The delegation, headed by China's deputy sport chief Cai Zhenhua, is expected to meet Junji Ogura, president of Japan Football Association (JFA) and visit a local high school to see its campus soccer team and facilities on Wednesday.

As well as meetings with Japan's soccer and education officials, the delegation also plans to visit the Urawa Red Diamonds, a renowned football club in Japan's J-League, and watch its upcoming league match with Yokohama F. Marinos, said the report.

Among the Chinese delegation members is Wei Di, head of the Chinese Football Association (CFA), as well as officials from the Ministry of Education and other related government agencies.

The focus of the delegation is to see the development of soccer and sport as a whole may be integrated into the system of education.

This visit is part of a large-scale research project initiated by China's sports ministry this June for the purpose of fully understanding the status of China's soccer development and learning the experiences of world's top soccer countries.

Japan has witnessed rapid progress in soccer not only by its national teams' performance, but also its young players' training and development for professional leagues.

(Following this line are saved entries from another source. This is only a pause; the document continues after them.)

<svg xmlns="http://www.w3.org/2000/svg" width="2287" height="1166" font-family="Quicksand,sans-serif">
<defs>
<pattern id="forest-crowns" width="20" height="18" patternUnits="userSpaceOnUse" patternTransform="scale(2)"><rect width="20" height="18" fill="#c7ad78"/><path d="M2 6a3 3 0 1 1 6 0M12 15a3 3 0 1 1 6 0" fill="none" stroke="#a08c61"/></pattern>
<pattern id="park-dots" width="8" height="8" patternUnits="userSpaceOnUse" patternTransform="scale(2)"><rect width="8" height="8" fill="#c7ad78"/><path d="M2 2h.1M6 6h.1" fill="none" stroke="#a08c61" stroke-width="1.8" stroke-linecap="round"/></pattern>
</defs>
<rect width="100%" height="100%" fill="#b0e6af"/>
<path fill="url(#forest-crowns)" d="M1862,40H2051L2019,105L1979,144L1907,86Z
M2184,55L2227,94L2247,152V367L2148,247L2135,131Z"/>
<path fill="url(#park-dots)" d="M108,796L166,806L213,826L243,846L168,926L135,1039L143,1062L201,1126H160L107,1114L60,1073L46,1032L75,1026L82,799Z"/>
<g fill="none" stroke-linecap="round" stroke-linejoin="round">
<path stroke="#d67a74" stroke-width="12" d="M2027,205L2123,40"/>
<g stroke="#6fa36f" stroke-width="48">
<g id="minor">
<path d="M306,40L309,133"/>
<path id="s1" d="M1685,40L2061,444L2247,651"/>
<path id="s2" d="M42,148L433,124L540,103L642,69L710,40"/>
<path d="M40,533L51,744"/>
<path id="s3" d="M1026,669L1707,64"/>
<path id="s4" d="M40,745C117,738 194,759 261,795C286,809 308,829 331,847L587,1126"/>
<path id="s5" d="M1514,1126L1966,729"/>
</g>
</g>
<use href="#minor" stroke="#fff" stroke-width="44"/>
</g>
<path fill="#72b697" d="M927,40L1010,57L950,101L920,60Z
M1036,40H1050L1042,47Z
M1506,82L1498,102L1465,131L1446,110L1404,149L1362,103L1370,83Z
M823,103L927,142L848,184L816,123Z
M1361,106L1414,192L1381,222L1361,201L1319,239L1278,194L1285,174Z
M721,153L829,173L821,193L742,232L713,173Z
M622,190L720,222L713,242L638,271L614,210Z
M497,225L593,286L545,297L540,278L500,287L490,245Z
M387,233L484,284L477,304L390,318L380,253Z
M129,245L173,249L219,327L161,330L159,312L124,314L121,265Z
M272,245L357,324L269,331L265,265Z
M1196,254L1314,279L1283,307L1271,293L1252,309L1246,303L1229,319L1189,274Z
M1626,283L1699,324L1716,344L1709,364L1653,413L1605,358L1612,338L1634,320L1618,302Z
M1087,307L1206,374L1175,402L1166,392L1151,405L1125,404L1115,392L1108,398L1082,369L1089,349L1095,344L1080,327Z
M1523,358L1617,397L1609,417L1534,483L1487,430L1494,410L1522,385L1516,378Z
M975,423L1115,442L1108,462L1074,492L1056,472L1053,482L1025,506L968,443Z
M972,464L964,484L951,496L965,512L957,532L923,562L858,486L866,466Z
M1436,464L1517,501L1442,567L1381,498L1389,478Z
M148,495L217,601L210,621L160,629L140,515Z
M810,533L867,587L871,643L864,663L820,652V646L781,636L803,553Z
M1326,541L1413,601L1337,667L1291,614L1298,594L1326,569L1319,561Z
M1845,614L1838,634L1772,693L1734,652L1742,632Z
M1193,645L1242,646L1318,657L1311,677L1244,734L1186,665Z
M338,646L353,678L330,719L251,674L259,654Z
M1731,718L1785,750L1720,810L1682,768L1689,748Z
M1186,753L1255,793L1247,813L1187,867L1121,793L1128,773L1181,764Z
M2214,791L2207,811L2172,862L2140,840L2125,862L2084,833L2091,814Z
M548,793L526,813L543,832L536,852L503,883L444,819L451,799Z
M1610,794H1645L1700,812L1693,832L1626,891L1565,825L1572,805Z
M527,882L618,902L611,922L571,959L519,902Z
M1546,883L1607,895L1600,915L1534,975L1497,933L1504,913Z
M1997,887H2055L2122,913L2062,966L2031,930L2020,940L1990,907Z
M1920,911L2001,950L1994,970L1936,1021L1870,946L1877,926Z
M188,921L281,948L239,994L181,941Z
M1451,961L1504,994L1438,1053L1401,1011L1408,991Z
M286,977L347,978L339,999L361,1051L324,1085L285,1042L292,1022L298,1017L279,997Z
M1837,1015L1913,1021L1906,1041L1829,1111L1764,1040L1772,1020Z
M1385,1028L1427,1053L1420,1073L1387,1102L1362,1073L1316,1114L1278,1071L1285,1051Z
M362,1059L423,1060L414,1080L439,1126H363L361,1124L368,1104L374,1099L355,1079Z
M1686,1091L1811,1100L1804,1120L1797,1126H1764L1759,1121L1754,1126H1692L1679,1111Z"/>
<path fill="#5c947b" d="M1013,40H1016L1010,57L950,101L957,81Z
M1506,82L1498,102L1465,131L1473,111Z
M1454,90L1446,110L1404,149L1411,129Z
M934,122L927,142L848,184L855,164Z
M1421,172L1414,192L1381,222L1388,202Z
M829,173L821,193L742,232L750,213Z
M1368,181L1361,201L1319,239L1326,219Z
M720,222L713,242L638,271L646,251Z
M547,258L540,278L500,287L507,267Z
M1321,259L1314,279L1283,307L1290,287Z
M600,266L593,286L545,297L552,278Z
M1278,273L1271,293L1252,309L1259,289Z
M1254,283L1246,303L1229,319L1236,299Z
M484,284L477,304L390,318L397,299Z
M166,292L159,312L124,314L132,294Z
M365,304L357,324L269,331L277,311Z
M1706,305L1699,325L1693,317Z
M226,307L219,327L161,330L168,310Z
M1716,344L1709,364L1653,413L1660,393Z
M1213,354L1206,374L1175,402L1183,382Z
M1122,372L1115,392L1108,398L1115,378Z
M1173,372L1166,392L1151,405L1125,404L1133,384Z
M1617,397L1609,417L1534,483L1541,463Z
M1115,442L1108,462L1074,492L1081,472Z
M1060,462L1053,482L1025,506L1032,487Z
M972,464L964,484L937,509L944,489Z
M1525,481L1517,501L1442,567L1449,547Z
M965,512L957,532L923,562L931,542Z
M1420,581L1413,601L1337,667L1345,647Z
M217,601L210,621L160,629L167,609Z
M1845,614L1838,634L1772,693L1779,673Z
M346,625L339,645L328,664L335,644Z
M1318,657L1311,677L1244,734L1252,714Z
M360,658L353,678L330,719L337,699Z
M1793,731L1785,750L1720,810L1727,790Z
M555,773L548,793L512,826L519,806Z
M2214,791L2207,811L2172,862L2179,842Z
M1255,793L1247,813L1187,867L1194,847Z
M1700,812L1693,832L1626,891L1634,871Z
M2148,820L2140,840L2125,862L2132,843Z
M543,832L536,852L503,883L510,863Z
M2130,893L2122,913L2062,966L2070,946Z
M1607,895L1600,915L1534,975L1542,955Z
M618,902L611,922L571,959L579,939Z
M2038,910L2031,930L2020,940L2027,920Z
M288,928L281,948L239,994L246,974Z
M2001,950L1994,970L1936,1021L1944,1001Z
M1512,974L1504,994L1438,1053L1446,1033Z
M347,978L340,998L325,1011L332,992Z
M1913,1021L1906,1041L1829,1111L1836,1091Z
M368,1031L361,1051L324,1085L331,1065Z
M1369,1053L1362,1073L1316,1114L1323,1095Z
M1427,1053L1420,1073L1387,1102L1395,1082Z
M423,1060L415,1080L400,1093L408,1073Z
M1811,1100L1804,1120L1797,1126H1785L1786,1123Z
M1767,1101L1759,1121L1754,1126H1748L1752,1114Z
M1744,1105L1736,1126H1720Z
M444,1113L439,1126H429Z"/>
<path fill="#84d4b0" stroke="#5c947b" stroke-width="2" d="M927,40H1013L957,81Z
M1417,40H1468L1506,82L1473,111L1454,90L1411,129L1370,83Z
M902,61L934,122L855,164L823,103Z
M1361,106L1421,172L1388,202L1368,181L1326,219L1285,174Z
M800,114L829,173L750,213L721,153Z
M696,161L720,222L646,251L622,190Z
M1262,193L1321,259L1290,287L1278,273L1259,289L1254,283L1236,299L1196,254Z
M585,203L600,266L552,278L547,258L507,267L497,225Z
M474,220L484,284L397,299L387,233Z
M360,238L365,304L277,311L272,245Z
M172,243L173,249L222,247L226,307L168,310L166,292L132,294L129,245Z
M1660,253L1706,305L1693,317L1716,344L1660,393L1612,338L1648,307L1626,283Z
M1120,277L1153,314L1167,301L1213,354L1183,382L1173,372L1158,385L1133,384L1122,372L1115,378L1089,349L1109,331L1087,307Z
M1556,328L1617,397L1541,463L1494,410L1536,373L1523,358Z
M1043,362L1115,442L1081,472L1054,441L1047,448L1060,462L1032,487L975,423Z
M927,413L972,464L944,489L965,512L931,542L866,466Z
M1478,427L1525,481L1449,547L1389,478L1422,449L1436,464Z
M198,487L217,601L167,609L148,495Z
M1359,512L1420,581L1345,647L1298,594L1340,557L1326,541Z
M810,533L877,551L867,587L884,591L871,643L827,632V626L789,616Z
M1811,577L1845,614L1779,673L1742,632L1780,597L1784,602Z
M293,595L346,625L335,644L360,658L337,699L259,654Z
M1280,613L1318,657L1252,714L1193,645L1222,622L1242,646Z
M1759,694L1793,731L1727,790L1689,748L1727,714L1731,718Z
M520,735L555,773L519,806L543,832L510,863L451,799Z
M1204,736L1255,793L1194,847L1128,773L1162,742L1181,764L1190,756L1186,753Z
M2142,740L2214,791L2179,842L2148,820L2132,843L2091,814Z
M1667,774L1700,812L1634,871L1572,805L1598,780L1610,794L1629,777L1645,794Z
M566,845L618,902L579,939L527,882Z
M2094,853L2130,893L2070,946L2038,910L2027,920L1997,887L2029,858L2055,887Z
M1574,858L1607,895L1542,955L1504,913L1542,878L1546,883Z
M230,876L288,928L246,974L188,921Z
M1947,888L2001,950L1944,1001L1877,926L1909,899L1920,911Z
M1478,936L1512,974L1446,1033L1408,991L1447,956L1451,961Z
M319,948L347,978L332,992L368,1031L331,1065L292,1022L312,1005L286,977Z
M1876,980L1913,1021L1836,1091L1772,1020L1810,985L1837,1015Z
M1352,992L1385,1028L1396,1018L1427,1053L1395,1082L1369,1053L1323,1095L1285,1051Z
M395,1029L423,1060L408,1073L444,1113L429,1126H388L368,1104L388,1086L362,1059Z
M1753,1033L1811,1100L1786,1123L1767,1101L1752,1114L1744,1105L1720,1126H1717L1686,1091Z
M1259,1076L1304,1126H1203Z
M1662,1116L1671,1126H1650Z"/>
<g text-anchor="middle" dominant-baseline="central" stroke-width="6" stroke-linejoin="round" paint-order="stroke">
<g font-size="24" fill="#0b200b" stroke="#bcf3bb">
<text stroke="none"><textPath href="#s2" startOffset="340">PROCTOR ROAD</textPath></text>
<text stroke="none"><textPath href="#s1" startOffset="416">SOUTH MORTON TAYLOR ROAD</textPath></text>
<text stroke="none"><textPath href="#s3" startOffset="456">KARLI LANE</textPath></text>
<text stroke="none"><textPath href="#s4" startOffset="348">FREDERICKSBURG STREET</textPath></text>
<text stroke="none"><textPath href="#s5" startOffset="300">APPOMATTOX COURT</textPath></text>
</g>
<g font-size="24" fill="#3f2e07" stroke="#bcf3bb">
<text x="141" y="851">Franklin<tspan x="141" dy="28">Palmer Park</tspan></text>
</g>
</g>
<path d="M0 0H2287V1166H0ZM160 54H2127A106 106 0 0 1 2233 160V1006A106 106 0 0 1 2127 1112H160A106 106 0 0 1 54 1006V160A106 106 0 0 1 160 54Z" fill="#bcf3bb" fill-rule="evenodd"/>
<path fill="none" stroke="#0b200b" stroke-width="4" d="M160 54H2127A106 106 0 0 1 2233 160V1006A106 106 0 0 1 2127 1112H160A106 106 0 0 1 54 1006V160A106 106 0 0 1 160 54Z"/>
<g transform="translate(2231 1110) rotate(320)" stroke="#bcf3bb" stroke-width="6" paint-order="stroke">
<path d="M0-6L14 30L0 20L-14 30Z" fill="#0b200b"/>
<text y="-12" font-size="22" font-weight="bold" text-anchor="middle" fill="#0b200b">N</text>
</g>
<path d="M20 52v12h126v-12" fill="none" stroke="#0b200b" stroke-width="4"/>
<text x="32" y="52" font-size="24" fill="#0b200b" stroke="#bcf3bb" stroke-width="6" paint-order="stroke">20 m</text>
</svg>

It was for this reason that Japan was the first and best choice for the Chinese delegation to visit, the newspaper analyzed.

However, Chinese soccer officials have repeatedly visited Japan to gain insight over the past decade; meanwhile, the state of Chinese soccer has been degraded to an intolerable level – the men's national team failed to advance through even the preliminary group stage of World Cup qualifications twice, soon to be three times, if they fail to win an away game against Iraq on November 11.

"So many visits are just futile, I haven't seen any changes in Chinese soccer," ex-president of JFA Saburo kawabuchi is quoted as saying by Oriental Morning Post.

The dwindling pool of young players for selection and the corrupt professional leagues plagued by match fixing and gambling are generally regarded as the major problems behind the huge slump in the status of Chinese football.

Statistics show that there are only 7,000 registered young soccer players under the age of 18 in China, while in Japan that same group's number is 500,000.

The trial dates for Nan Yong and Xie Yalong, China's two ex-soccer bosses who were arrested for involvement in soccer scandals, have yet to be decided.